Assigned task:
Where "pixel" occurs in a line of the entries below, copy that line.

Records supplied:
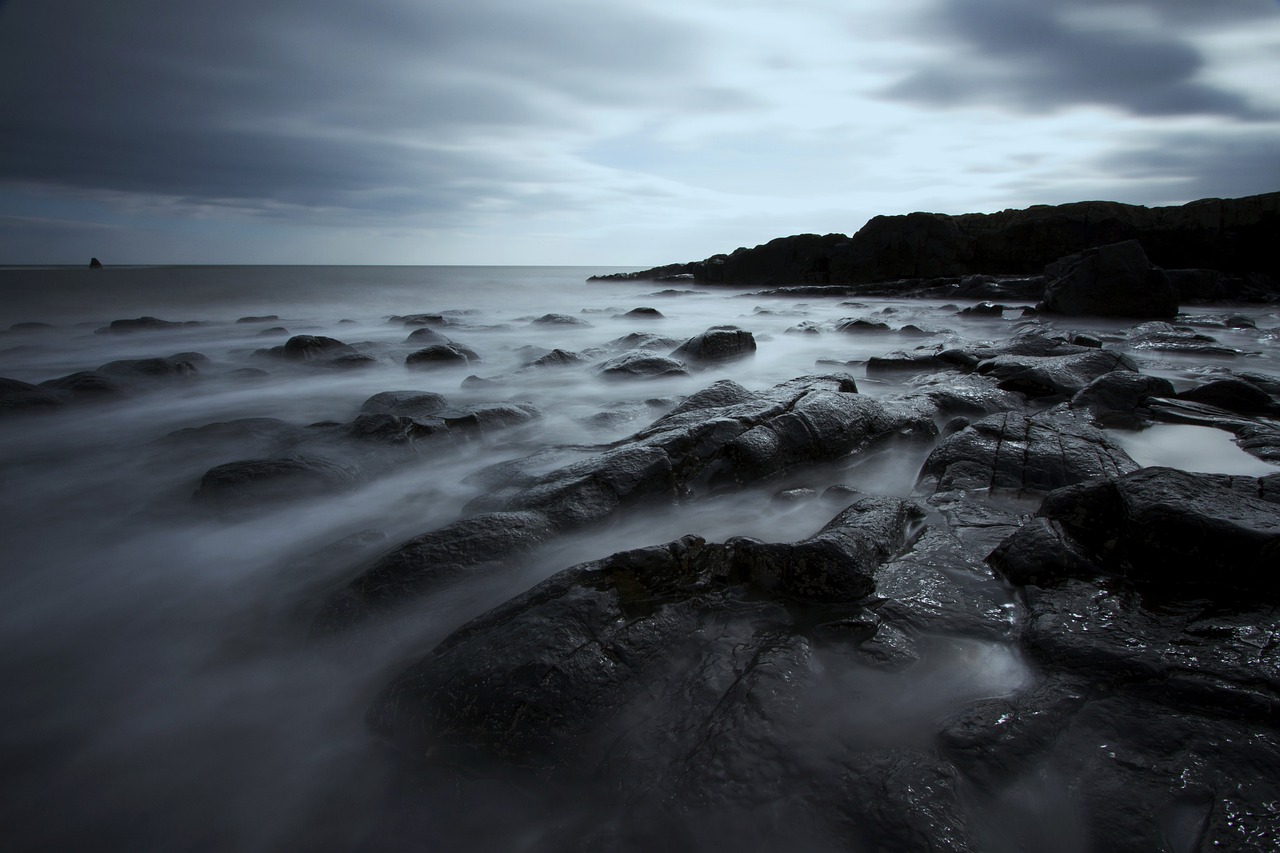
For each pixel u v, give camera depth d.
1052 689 3.04
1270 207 34.03
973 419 8.34
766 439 6.34
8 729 3.41
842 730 2.90
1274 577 3.61
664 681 3.30
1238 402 8.80
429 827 2.71
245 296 35.88
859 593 3.87
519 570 4.48
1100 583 3.85
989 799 2.52
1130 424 7.96
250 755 3.22
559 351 13.53
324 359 13.98
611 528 5.22
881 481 6.64
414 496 6.52
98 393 10.35
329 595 4.17
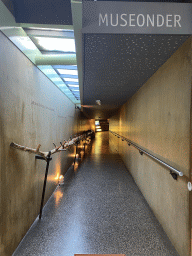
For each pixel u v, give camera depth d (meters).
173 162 1.72
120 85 3.03
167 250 1.70
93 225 2.16
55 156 3.45
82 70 2.18
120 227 2.12
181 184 1.56
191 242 1.39
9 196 1.57
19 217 1.79
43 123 2.65
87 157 7.01
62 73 3.30
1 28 1.39
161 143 2.07
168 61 1.83
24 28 1.79
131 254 1.65
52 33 1.75
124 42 1.43
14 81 1.67
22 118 1.87
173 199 1.74
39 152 1.91
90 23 1.09
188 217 1.43
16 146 1.63
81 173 4.62
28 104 2.04
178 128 1.60
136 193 3.23
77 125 6.97
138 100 3.42
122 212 2.50
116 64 1.97
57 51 2.22
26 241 1.84
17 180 1.74
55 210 2.56
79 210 2.56
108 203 2.80
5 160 1.50
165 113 1.93
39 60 2.24
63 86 3.91
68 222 2.23
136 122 3.67
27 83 2.01
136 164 3.76
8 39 1.55
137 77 2.54
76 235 1.96
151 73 2.35
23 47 1.85
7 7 1.31
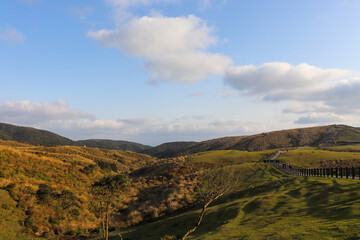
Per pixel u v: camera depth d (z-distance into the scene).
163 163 84.00
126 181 25.06
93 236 26.94
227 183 16.08
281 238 9.83
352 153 77.44
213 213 21.09
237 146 184.88
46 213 28.95
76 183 41.19
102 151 154.88
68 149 116.25
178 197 35.31
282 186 26.75
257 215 16.91
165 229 21.78
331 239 8.35
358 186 18.20
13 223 24.98
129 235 23.41
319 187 21.20
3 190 29.27
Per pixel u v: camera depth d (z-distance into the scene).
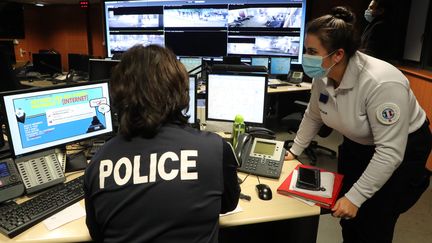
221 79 2.03
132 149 0.90
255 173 1.61
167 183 0.86
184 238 0.87
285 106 4.82
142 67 0.89
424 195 2.95
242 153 1.66
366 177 1.30
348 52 1.31
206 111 2.10
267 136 1.81
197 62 3.60
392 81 1.25
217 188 0.92
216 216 0.92
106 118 1.77
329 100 1.48
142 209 0.85
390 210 1.49
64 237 1.15
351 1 4.95
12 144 1.46
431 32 3.90
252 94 2.01
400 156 1.27
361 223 1.58
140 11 5.14
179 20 4.99
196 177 0.89
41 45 9.77
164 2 4.98
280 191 1.45
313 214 1.32
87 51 9.09
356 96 1.35
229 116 2.08
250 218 1.27
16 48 9.16
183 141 0.92
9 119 1.44
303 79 4.53
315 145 3.95
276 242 1.92
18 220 1.20
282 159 1.64
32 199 1.33
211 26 4.89
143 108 0.88
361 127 1.40
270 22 4.68
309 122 1.75
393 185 1.46
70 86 1.61
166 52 0.94
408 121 1.29
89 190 0.92
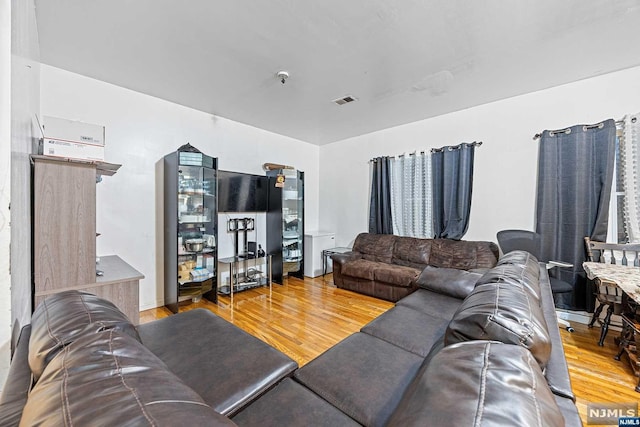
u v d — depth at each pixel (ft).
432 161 12.65
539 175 9.82
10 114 3.17
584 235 8.95
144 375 1.96
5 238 3.10
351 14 5.93
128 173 9.93
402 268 11.76
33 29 5.58
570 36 6.74
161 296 10.85
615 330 8.50
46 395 1.73
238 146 13.42
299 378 3.96
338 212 16.96
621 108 8.47
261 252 13.39
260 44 7.05
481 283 4.52
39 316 3.36
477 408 1.50
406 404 2.07
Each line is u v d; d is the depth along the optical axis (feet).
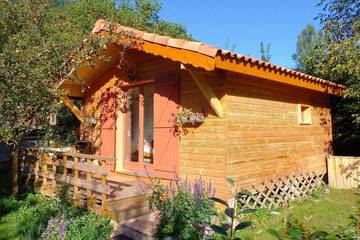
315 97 33.55
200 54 17.65
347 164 29.81
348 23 36.50
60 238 16.14
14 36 24.64
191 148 22.76
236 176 21.20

Solution:
For each pixel u v, give camera depth d.
For each pixel u v, give camera depth d (meters).
Per pixel u v: camera depth d (z-distance into the scene).
Per pixel u v: camera depth d (z-distance into the scene).
u v d — depth at each pixel (ft).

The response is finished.